On the same day that McDaniel announced their initiative, Republicans in Congress held a hearing on legislation that would, among other things, ban voting in the District of Columbia. GOP lawmakers across the country have waived expanded choices since 2020. Some Republicans in state and local elections have gone even further, advocating only a single election day.

After the 2020 presidential election, a popular video was the film 2000 Mules, which made various debunked claims about absentee ballots, mailboxes, and ballot collection. Even the co-chair of the new GOP strategy, US Rep. Byron Donalds, R-Florida, was a critic. In November, he took to social media to call for “an end to the ballot harvest.”

Still, McDaniel pointed out that Republican presidential candidates, including Trump, have spoken about the importance of the primary and ballot collection.

Florida Gov. Ron DeSantis, a high-profile GOP candidate, recently told a voter he plans to start his own “ballot harvesting” campaign, according to video posted online by a Washington Post reporter. DeSantis said he will not “fight with one hand tied behind his back.”

Trump and DeSantis campaigners did not respond to messages asking for details on voting plans. Florida is among a majority of Republican-led states that have attempted to ban or limit the practice in recent years, even though Republicans there rely on older, more conservative voters who prefer voting methods other than voting on Election Day.

Since the 2020 election, lawmakers in 31 states have introduced 124 bills that would limit the return of third-party ballots. That’s according to data from the Voting Rights Lab, which tracks election-related laws across the states. Of these, 14 bills were passed in 11 states. This includes a letter signed by DeSantis himself, making it a criminal offense for a person to collect more than two mail-in ballots other than their own or an immediate family member.

While some states are silent on the issue, 31 states allow a person other than the voter to return a ballot on behalf of another voter. Nine limits the number of ballots a person can return, according to the National Conference of State Legislatures. In many states, ballot processing is restricted to family members, household members, or guardians.

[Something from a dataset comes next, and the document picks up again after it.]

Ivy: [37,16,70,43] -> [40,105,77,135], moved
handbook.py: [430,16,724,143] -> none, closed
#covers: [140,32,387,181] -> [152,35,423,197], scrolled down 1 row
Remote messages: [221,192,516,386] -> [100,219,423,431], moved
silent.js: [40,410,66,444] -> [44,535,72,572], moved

In California, efforts to secure early voting could be crucial next year in a number of U.S. House districts, most of which are in Southern California’s suburbs, that are expected to play crucial roles play in determining control of the board. California is a Democratic stronghold, but Republicans retain their strength in rural, small-town areas and the Central Valley farm belt, while the state’s suburban congressional districts have seen many close races in recent election cycles.

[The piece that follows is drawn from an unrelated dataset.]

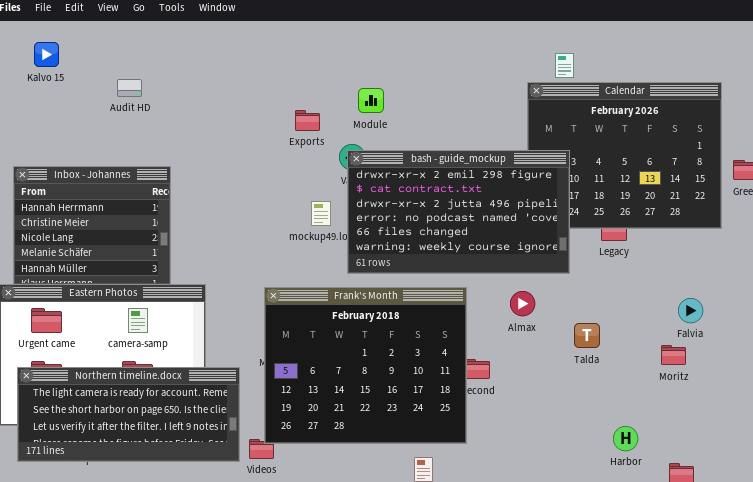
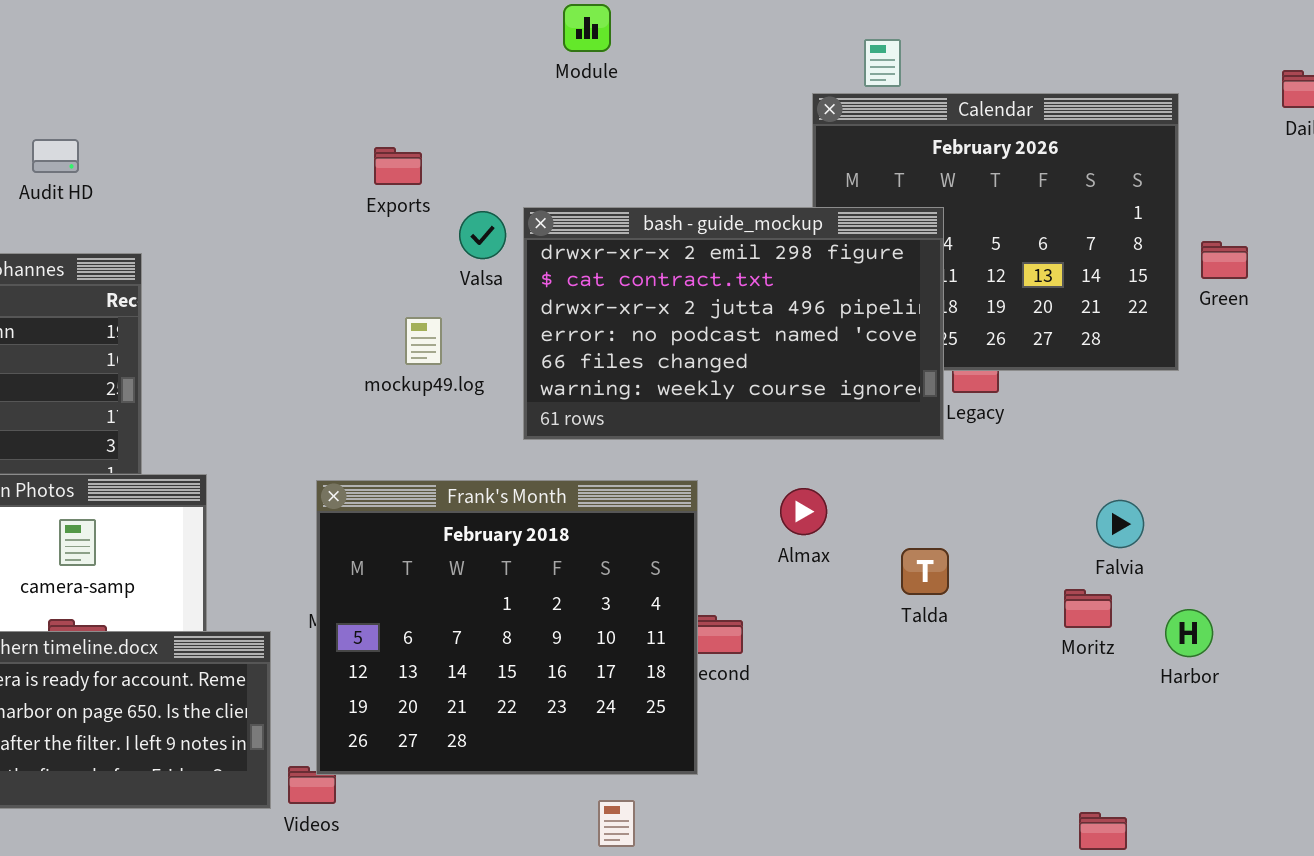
Audit HD: [117,79,142,97] -> [32,139,79,173], moved
Module: [358,88,384,113] -> [563,4,611,52], moved
bash - guide_mockup: [347,150,570,274] -> [523,207,944,440], moved
Harbor: [613,426,638,451] -> [1165,609,1213,657], moved

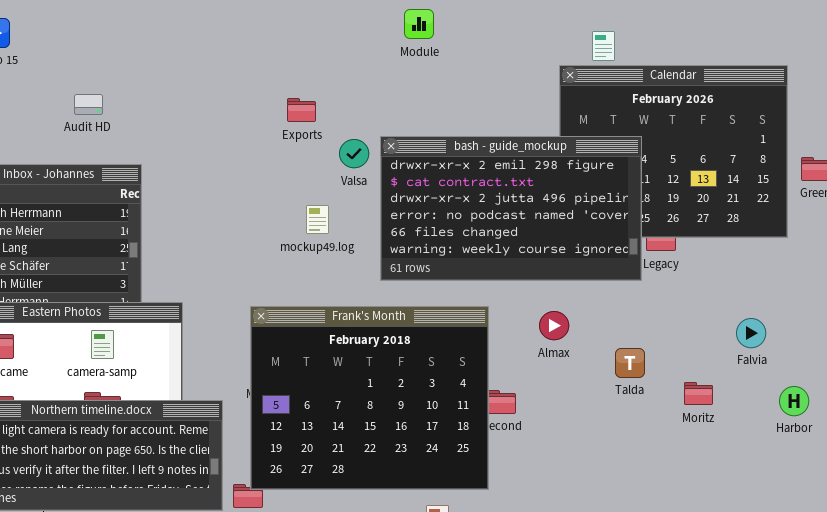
Moritz: [1064,589,1112,628] -> [684,382,713,405], moved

Up to nine seats in Congress are considered competitive, and several races are held in districts won by President Joe Biden but where the seat is held by a Republican. Each of California’s 22 million registered voters receives a ballot in the mail a month before Election Day.

“With any close election, the ability to capture absentee votes becomes extremely important, especially in a state like ours where every single voter has a ballot paper at home,” said Conservative activist Jon Fleishman.

Democrats have been critical of Republicans’ new efforts after years of Republicans opposing voting by mail.

“Donald Trump and extremist Republicans have spent years spreading lies about elections to justify their losses. This includes demonizing absentee ballots and ballot collection,” said Jena Griswold, Colorado’s secretary of state and chair of the Democratic Association of Secretary of State. “These hypocritical extremists are only interested in spreading chaos and seizing power at any cost.”

Republican leaders remain determined to advance the cause within their own ranks, said Rep. Richard Hudson, RN.C.

“We need to bring about a culture change among Republican voters,” said Hudson, chairman of the Republican National Campaign Committee in the House of Representatives. “And for that, we all have to agree.”